A patient accepted two great-nieces as home care providers. They were nice Christian girls, ages eighteen and twenty-two. They had no formal training as nurses. What they'd seen in nursing homes was that difficult patients, especially the ones who had trouble getting to the toilet in time, were dressed in flimsy little slit-back shirts and "restrained" in bed. Since they were too modest to bathe a patient themselves, and depended on their boyfriends to do that chore after work, the quality of care they were providing was atrocious. The patient never agreed to use the term "abuse" to describe their time with him, and didn't want any kind of penalty imposed on them...but he was so afraid of getting into a similar situation that he panicked when any other young woman entered the house, feeling a need to avoid any possibility of having to depend on a young woman as a nurse. This was one of the less distressing cases I've observed firsthand, because the girls genuinely cared about their great-uncle and were willing to release him into more competent hands without a fight.

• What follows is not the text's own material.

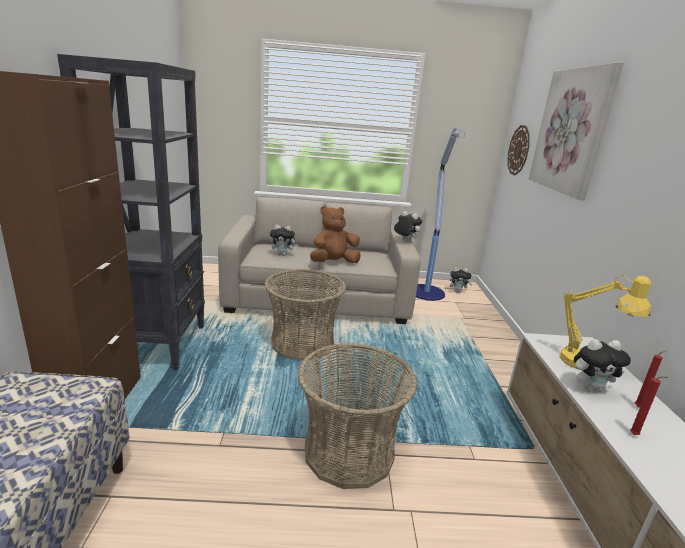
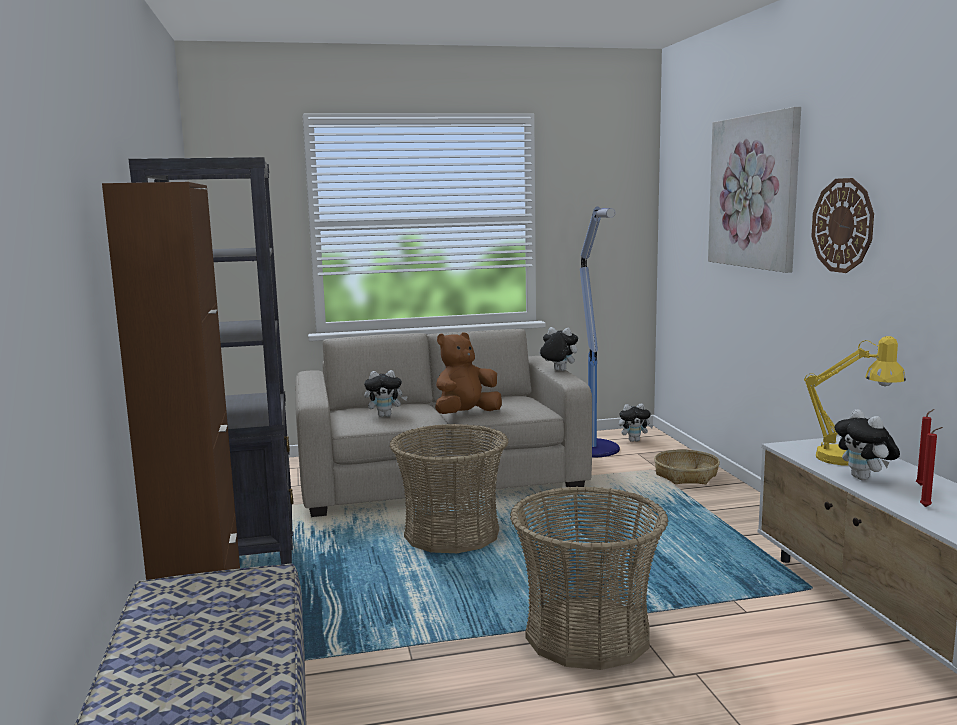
camera: 10 degrees left, 10 degrees down
(480, 326) = (686, 475): none -> basket
(519, 150) = (683, 227): wall clock -> wall clock (843, 225)
(591, 388) = (864, 478): plush toy -> plush toy turned 90 degrees clockwise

A patient who was depending on heavy doses of medication to control his blood pressure was perceived as "foggy" and "confused" on his best days. Since his wife had been his sole heir, his hired man hustled the patient into a law office, on the day after his wife died, to draw up a new will. The patient, obviously in shock, seemed more confused than usual and could remember the name of only one of his siblings. The lawyer pushed him to assign power of attorney to the hired man. The hired man, who had no experience in this sort of thing, little imagination, little education, and I suspect a low I.Q., proceeded to pay himself and his wife generous wages and put the patient on an austerity budget that included unqualified nurses, poor diet, inappropriate medication, and no mental stimulation of any kind. The sister whose name the patient had remembered alerted the other siblings to the patient's deteriorating condition and inadequate care. Relatives were then dragged into a custody battle with the hired man, who probably did not consciously intend to hasten the patient's demise, but certainly didn't want to lose the salary the lawyer had told him he could pay himself. The patient wanted the hired man demoted without the stress (to the patient) and disgrace (to, in his mind, all parties) of a lawsuit. Although ruled competent to charge the hired man with abuse, the patient refused to do so, and would retreat back into "confused" behavior when urged to help prosecute the hired man.

A patient who was conscious, and intelligent, but extremely weak due to acute physical illness, had a greedy relative who wanted him to be "incompetent." I was with the patient the first two times this relative sent in a psychiatrist to examine his mental capacity. The psychiatrist would have pronounced the patient incompetent the first time if I hadn't insisted, "He knows what people are saying; he's just not strong enough to answer in complete sentences. If you ask him yes-or-no questions you'll get sensible answers." The second time, the relative arranged for the patient to be examined while he was sedated after a procedure that had bruised his throat; again I insisted that the patient would be able to answer yes-or-no questions intelligently in another day or two. On the third try the relative sent in a third psychiatrist before I got there, and I walked into the patient's room to find my patient obviously conscious and very unhappy that he'd been ruled incompetent at last. Even this patient did not seem to want to use his severely limited energy to denounce his relative.

It's hard to depend on legislation to protect patients from financial abuse, because it's hard to say exactly when a patient is being abused financially...but we can try.

For one thing, we can categorically say that if medical insurance is made mandatory, and insurance agents are authorized to make health care decisions for patients, a lot of patients will feel financially abused.